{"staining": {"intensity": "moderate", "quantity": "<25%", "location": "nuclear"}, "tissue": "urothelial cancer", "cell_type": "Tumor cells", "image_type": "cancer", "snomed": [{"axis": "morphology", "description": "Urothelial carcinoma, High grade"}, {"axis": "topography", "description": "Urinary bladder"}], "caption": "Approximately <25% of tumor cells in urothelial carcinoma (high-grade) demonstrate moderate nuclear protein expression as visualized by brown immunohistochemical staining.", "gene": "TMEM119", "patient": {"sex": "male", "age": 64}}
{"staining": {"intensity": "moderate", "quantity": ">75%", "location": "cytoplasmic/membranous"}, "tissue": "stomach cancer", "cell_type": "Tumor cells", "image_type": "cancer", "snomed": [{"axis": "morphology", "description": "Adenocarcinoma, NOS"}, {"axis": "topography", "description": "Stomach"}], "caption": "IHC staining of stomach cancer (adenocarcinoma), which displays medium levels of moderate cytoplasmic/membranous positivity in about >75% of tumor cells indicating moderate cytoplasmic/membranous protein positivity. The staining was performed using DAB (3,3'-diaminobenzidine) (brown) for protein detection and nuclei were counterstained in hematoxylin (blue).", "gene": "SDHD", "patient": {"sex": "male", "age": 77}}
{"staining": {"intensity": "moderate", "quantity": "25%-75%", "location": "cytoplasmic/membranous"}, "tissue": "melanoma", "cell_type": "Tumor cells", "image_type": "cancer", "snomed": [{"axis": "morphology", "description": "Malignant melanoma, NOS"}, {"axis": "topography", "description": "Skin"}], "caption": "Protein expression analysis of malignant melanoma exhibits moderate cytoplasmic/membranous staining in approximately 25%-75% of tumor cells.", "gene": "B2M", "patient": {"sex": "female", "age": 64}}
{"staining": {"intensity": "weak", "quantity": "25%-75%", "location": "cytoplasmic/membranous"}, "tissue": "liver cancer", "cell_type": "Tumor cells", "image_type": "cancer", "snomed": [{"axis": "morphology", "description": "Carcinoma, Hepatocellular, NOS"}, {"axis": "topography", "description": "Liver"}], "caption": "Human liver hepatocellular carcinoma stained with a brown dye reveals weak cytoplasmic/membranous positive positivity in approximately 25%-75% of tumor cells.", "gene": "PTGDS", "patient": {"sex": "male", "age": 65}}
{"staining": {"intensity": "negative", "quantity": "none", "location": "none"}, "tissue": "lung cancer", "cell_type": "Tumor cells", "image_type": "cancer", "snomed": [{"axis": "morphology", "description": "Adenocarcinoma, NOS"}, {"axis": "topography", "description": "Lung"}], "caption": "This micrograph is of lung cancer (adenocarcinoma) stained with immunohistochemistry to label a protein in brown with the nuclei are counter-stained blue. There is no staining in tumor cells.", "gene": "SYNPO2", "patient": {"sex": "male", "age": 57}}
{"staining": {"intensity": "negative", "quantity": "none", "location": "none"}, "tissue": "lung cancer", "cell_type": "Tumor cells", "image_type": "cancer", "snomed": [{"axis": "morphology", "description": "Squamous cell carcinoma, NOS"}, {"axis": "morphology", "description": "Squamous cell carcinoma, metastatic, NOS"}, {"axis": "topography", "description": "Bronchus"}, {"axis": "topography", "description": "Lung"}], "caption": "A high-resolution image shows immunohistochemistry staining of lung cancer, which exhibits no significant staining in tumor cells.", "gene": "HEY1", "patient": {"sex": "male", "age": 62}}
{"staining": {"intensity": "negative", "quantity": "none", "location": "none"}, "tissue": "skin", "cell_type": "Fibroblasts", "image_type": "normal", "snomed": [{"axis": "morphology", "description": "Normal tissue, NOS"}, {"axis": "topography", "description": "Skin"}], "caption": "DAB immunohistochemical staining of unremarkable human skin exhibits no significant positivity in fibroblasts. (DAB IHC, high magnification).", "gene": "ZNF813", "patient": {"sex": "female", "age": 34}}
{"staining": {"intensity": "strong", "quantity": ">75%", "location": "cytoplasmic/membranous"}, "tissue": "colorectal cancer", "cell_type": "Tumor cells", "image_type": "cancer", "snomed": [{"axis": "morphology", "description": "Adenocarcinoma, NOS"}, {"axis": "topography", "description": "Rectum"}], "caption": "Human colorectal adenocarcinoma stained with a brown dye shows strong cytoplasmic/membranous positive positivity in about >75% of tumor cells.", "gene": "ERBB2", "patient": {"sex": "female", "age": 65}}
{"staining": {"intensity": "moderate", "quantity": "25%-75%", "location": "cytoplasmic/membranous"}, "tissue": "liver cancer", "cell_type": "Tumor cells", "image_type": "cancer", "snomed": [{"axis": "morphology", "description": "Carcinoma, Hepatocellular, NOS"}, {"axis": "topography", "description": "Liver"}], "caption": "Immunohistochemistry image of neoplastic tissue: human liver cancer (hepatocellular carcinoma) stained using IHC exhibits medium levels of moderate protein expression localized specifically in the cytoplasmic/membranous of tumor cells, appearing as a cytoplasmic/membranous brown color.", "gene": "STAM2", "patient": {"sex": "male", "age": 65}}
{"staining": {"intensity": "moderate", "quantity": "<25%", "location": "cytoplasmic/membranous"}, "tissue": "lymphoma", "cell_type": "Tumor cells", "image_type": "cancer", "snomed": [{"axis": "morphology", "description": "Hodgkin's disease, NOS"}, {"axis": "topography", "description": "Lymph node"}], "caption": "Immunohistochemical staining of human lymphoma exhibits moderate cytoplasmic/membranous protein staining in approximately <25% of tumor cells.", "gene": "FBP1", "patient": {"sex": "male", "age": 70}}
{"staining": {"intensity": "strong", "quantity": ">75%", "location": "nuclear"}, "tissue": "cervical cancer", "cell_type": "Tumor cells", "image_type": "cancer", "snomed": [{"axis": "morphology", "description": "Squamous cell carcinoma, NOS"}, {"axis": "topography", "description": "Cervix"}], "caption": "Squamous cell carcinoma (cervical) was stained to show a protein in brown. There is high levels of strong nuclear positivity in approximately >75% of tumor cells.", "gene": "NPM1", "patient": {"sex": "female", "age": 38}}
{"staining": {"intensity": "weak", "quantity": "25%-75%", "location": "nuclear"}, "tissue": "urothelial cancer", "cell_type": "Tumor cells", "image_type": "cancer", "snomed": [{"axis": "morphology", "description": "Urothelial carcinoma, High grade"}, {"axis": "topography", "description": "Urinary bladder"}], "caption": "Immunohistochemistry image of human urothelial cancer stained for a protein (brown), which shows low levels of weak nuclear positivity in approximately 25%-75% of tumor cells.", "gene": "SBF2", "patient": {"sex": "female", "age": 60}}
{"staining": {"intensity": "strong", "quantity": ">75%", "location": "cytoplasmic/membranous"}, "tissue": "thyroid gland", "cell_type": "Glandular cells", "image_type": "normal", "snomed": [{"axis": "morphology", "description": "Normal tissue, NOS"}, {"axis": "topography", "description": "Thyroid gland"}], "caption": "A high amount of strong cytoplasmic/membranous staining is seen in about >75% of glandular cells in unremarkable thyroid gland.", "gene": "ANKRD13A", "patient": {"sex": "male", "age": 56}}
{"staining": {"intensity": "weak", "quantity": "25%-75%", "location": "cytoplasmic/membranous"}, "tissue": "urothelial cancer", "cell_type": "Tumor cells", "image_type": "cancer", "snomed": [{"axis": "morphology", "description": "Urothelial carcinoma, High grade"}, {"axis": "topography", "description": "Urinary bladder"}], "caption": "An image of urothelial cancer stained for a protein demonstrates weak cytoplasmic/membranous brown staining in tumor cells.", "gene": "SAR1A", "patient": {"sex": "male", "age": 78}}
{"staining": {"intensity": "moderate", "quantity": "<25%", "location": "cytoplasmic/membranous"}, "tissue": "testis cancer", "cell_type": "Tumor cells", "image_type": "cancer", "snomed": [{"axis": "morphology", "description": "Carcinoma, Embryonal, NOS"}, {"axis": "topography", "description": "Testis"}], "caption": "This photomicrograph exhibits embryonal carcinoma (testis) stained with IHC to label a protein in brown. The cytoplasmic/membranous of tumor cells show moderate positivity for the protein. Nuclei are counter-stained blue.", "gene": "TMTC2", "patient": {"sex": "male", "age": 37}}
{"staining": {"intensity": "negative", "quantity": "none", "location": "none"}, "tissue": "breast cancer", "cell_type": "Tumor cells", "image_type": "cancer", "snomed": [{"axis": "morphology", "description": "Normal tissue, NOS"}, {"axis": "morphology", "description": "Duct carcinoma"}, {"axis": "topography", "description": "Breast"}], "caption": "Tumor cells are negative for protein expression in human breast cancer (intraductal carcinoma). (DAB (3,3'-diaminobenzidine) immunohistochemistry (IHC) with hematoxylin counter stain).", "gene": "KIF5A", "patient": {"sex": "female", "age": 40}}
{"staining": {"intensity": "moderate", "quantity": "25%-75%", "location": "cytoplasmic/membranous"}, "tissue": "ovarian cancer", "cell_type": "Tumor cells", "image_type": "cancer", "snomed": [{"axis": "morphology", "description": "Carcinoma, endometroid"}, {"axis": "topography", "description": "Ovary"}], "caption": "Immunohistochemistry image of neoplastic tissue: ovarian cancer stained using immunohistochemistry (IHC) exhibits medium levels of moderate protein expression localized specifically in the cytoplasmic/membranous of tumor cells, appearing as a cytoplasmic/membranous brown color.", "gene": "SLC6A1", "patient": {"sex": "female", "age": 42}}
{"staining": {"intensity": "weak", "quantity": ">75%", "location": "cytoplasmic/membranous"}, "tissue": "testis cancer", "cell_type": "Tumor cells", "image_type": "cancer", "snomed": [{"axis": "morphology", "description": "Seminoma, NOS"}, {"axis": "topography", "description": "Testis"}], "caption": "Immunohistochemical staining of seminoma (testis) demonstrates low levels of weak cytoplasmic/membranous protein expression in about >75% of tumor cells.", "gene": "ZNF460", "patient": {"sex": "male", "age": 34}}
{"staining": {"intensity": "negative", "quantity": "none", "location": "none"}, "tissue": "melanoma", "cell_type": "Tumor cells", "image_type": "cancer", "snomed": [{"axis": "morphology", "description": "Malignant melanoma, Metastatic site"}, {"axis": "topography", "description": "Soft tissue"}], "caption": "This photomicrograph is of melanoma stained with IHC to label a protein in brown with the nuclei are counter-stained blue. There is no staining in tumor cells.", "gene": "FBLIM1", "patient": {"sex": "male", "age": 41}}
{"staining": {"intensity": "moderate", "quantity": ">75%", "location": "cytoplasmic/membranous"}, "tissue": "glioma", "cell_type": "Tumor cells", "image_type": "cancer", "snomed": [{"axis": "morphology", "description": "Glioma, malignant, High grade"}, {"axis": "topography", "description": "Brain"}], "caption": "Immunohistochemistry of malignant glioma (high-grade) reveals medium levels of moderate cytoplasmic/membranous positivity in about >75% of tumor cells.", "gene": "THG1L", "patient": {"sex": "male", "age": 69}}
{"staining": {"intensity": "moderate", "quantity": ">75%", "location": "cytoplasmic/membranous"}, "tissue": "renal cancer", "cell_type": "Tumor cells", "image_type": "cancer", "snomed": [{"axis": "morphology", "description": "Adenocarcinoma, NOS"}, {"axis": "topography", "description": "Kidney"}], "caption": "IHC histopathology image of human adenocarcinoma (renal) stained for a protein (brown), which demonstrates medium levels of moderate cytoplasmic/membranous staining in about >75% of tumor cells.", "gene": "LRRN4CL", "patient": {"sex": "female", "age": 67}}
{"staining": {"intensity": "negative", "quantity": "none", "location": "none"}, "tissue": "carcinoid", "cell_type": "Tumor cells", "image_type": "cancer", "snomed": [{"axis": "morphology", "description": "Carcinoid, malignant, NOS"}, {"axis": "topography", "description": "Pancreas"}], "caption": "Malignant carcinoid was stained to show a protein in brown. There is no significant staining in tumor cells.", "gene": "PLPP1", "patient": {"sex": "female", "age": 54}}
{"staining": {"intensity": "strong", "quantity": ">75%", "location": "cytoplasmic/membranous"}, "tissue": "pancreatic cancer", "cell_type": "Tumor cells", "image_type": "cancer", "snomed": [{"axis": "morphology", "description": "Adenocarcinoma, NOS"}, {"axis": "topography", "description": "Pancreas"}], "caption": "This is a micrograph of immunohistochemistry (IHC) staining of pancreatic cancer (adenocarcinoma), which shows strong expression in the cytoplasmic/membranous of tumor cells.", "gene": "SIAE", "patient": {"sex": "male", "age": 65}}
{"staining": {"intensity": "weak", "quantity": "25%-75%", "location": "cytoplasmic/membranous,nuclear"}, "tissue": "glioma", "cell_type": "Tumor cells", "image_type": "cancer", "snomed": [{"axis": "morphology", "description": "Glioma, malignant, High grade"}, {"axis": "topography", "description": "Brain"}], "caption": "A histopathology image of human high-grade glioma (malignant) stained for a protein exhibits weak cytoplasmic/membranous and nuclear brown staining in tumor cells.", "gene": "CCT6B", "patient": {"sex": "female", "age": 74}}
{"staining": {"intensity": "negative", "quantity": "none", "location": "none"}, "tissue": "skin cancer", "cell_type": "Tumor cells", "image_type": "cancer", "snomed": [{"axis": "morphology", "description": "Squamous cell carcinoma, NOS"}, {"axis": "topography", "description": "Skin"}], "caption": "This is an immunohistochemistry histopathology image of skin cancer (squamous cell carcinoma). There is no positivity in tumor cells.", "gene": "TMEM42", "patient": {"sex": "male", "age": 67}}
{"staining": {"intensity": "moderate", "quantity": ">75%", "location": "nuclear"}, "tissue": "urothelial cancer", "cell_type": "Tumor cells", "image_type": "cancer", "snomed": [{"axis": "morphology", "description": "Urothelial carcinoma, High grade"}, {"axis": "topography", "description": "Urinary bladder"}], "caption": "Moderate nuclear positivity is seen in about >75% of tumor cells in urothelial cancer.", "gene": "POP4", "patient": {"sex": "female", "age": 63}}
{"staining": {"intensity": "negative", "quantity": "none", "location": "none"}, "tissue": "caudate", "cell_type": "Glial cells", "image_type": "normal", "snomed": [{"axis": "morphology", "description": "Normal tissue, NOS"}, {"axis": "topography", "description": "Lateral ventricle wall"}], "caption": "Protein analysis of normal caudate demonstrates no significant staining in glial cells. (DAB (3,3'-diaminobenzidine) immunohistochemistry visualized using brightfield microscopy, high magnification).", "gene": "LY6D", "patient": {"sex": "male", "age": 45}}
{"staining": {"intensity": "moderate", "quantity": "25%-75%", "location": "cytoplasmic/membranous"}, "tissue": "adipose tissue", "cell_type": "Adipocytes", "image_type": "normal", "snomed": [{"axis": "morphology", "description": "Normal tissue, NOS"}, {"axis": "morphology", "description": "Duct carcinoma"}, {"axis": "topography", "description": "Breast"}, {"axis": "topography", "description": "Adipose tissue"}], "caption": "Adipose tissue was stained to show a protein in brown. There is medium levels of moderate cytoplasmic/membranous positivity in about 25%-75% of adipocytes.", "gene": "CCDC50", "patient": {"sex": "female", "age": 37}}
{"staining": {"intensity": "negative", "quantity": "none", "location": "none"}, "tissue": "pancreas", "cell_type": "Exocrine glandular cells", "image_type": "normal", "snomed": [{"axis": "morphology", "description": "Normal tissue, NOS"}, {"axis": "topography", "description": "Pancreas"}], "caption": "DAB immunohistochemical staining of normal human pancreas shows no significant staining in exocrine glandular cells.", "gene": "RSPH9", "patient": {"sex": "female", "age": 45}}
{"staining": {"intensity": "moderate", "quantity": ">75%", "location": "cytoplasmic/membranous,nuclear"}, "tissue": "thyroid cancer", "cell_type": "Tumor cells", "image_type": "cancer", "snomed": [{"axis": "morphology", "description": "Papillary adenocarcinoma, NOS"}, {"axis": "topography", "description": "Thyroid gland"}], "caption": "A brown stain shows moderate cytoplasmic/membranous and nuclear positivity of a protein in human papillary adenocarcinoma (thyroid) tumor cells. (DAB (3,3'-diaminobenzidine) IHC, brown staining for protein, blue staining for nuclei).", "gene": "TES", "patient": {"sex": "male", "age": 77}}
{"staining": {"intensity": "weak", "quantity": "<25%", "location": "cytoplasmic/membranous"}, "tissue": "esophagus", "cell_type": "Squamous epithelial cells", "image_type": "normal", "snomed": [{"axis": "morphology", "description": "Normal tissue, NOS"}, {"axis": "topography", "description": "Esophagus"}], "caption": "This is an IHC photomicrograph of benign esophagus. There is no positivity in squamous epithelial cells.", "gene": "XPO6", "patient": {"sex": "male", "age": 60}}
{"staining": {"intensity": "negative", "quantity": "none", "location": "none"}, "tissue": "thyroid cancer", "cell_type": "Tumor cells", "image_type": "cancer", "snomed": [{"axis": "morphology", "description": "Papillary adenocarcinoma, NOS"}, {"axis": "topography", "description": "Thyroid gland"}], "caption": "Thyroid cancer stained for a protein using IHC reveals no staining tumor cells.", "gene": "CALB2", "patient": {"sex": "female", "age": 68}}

■ Work required ■
Write the lines again exactly, from the first line of the material above to the line that includes "staining of stomach", both included. Leave out all the rest.

■ Response below ■
{"staining": {"intensity": "moderate", "quantity": "<25%", "location": "nuclear"}, "tissue": "urothelial cancer", "cell_type": "Tumor cells", "image_type": "cancer", "snomed": [{"axis": "morphology", "description": "Urothelial carcinoma, High grade"}, {"axis": "topography", "description": "Urinary bladder"}], "caption": "Approximately <25% of tumor cells in urothelial carcinoma (high-grade) demonstrate moderate nuclear protein expression as visualized by brown immunohistochemical staining.", "gene": "TMEM119", "patient": {"sex": "male", "age": 64}}
{"staining": {"intensity": "moderate", "quantity": ">75%", "location": "cytoplasmic/membranous"}, "tissue": "stomach cancer", "cell_type": "Tumor cells", "image_type": "cancer", "snomed": [{"axis": "morphology", "description": "Adenocarcinoma, NOS"}, {"axis": "topography", "description": "Stomach"}], "caption": "IHC staining of stomach cancer (adenocarcinoma), which displays medium levels of moderate cytoplasmic/membranous positivity in about >75% of tumor cells indicating moderate cytoplasmic/membranous protein positivity. The staining was performed using DAB (3,3'-diaminobenzidine) (brown) for protein detection and nuclei were counterstained in hematoxylin (blue).", "gene": "SDHD", "patient": {"sex": "male", "age": 77}}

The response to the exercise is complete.